Grouper is one of the most fraudulent fish of all. There are 66 variant species of this fish, with unappetizingly named Asian catfish sounding not as clean sounding as gourmet Grouper. Snapper also falls victim to this trap, with several fish inheriting the popular name. Devious marketing methods aside, there’s more than just being duped at stake here. Overfishing and bottom trawling results in threatened species being put at risk, akin to hunting for cows, shooting a panda, and eating it anyways. Maybe that’s a titch extreme, but when you can’t be certain of what you’re eating, that’s the risk you’re taking.
Aside from eating a potentially endangered species, another ripple effect is eating fish that may not be fit for human consumption. A bycatch of tuna, escolar, sneaks its way into sushi menus under the alias white tuna or albacore. In reality, you’re eating a type of snake mackerel, a bottom feeder fish that’s stuffed to the gills with wax ester that mimics the highly sought after buttery texture in fish. Delicious, no doubt, and in small doses it will not a pose a health problem. But an AYCE situation may result in an AYCP condition, with ‘anal seepage’ being a terrible reminder of a meal gone wrong.
But who’s to blame?
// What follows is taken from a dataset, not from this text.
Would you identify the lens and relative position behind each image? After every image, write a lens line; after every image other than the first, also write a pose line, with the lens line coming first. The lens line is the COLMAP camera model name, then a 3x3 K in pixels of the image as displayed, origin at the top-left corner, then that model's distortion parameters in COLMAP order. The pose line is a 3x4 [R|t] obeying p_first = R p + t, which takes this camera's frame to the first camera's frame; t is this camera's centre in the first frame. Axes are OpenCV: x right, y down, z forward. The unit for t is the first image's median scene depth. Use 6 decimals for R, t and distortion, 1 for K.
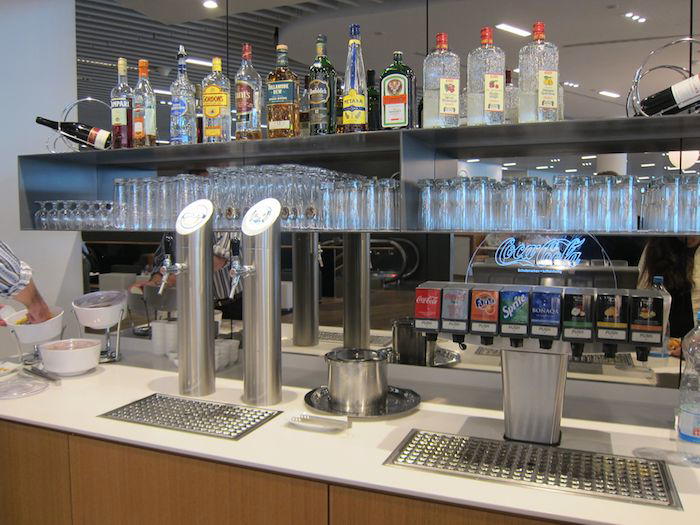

Supply can’t keep up with demand, creating a similar cycle as the beef industry. Sustainability is the cure, and governments around the world are stepping up to replace antiquated labeling laws and steps are being made to include country of origin labeling and harvest methods. Policies are only bound to their borders though, so even with stringent fishing laws if the import rules don’t match then consumers will still be left up river with no paddle.
But who’s to blame? Supply can’t keep up with demand, creating a similar cycle as the beef industry. Sustainability is the cure.
Traceability and buying fish from only reputable restaurants and fish mongers is a safe start. Grocers like Whole Foods often have the nitty gritty details on hand, but better yet, get to know your fish monger and ask the right questions. A trustworthy reseller will only stock their shop with sustainable fish, so look for retailers like John Bil who operates Honest Weight, a fish counter/restaurant in the Junction. Getting to know the person who is selling you fish gets you one step closer to knowing what you’re eating.
Another method is buying the whole fish. Cranking out the Google image search feature will help you match up your meal, look for distinct features like the tail, gills and eyes to ensure you’re eating what you’re ordering.